Und als hätte er genau das auch sagen wollen, hörte Riku zu bellen auf. Ich weiß, die meisten Leute halten es für Quatsch, wenn ich erzähle, dass Riku die Menschensprache versteht. Aber so ist es einfach, und das jetzt war wieder mal der Beweis.

»Wieso abholen?«, fragte Alma, während sie sich an mir vorbeidrängte.

»Ist das Auto kaputt?«, fragte Selma, der ich auch Platz machen musste.

»Zum Glück nicht«, sagte Papa. »Sie kann nur nicht mehr fahren.«

Keine Minute später saßen wir alle auf unseren Fahrrädern, und Riku lief hinter uns her, was noch ein Beweis war, dass er alles ganz genau versteht. Sonst bringen ihn nämlich keine zehn Rentiere dazu, hinter Fahrrädern herzulaufen. Und wir radelten so schnell wie noch nie. Weil wir uns Sorgen um Mama machten, darum.

So wie Papa es uns erklärt hatte, konnte Mama deshalb nicht mehr Auto fahren, weil sie den Geisterelch gesehen hatte, und jetzt stand sie unter Schock.

»Dann hab ich dich wohl falsch verstanden.«

Reden konnten wir unterwegs nicht, dazu waren die Abstände zwischen uns zu groß. Alma und Selma können schneller laufen und schwimmen als die schnellsten Jungs in ihrer Klasse, und natürlich können sie auch schneller radeln als normale Menschen. Ein Stück hinter ihnen kam ich, weil ich auch ganz gut in Sport bin, nur mit ein bisschen kürzeren Beinen, und wieder ein Stück dahinter kamen Papa und Olli. Papa hat abends behauptet, es hätte an seinem altmodischen Fahrrad ohne Gangschaltung gelegen, aber Olli sagte, er sei auch heftig aus der Puste gewesen. Olli selber hatte sich ausgerechnet, dass sie in Papas Tempo auf dem Kilometer bis zu Mama höchstens um die zwanzig Sekunden verlieren würden, sich abzustrampeln also sowieso nicht viel brachte.
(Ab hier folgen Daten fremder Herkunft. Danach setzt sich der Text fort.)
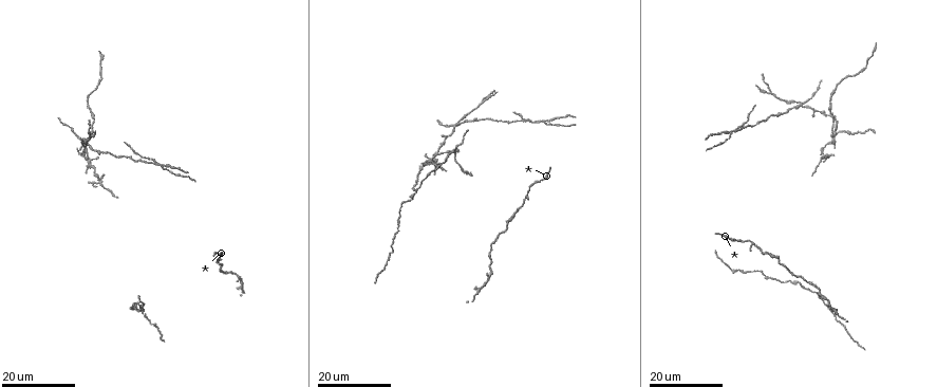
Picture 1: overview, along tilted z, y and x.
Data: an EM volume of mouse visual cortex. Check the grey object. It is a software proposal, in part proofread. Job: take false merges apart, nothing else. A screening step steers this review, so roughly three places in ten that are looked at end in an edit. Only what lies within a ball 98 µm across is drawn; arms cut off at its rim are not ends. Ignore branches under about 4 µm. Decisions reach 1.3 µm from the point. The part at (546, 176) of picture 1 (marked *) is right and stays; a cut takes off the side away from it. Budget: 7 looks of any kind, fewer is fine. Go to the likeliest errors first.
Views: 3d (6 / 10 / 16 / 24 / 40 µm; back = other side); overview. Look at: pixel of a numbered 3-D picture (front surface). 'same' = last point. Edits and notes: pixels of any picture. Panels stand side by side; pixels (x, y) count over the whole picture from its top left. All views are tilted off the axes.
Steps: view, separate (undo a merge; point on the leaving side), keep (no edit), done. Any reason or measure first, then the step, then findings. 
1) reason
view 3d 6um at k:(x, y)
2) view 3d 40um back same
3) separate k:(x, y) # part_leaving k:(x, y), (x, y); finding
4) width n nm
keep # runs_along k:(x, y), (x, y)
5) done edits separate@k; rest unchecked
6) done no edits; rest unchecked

small branch off a trunk
view 3d 16um at 1:(453, 126)

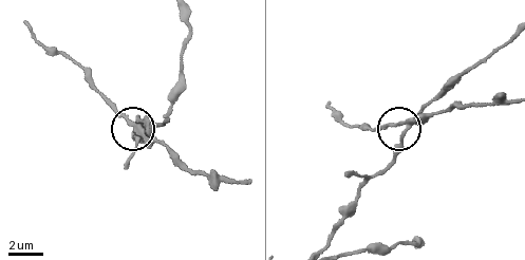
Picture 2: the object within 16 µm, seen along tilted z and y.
view 3d 6um at 2:(404, 132)

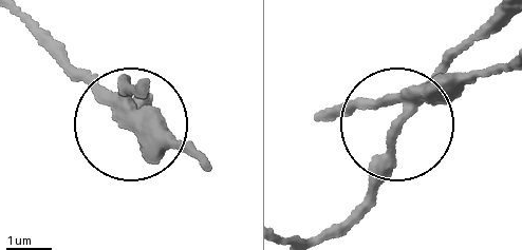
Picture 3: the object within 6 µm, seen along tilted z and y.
side_arm 16 um
separate 3:(465, 46) # part_leaving 3:(414, 98), (389, 137), (386, 180), (317, 238); two neurons meet here

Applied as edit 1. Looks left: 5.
view overview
Ein Kilometer – so weit ist es ungefähr bis zur Kurve beim Maulwurffelsen, und Riku hatte es sich wahrscheinlich auch ausgerechnet. Jedenfalls hielt er sich hinter Papa und Olli, obwohl er bestimmt schneller gekonnt hätte.

Als wir drei Vorderen bei Mama ankamen, mussten wir erst mal tief Luft holen, und als wir damit fertig waren, hörten wir Papa schon rufen:

»Geht’s … dir … gut … Liebes?«

Er war wirklich aus der Puste und hatte einen ganz roten Kopf.
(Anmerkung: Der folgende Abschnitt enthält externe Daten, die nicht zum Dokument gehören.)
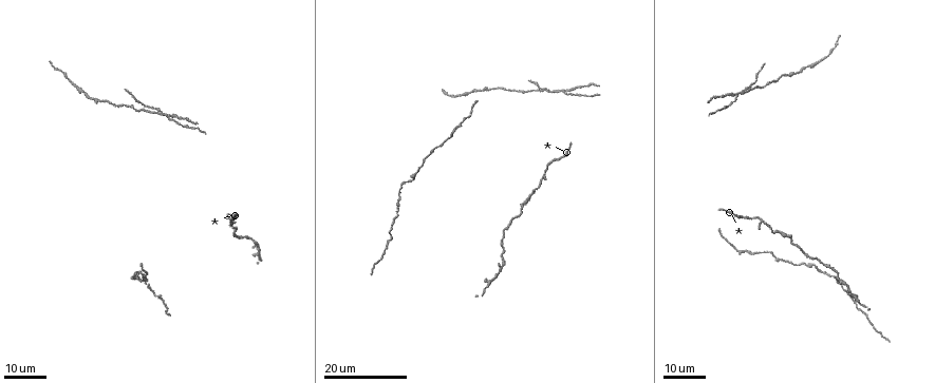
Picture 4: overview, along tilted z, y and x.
a fork
view 3d 24um at 4:(165, 115)

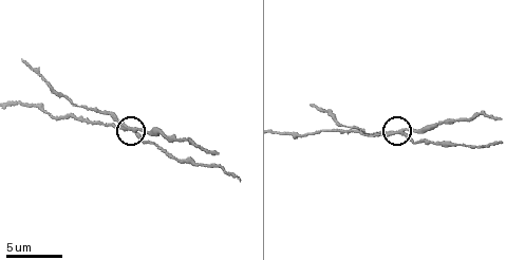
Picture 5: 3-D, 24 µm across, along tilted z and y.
view 3d 10um at 5:(406, 130)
»Warum soll’s mir denn nicht gut gehen?«, fragte Mama, die neben unserem Auto stand.

Das Auto war ganz normal in Richtung Dorf am Straßenrand abgestellt, und wenn es Kratzer oder Dellen hatte, dann höchstens hinten oder auf der Seite, die ich nicht sehen konnte.

»Wegen dem Unfall«, sagte Alma, während Papa ein Stück an uns vorbeirollte, weil anscheinend seine Bremsen nicht so gut funktionierten.

»Und dem Schock«, sagte Selma.

»Überhaupt soll man sich bei einem Schock hinsetzen, sonst bekommt das Gehirn nicht genug Sauerstoff und man fällt um«, sagte Olli, der sein Fahrrad vorne gegen das Auto lehnte und Mamas Hände nahm, als wollte er sie irgendwohin führen.

Aber Mama wollte sich nirgendwohin führen lassen.

»Sagt mal, habt ihr sie noch alle?«, fragte sie in einem Ton, dass ich sie vorsichtshalber losgelassen hätte. Und meine Schwestern bestimmt auch.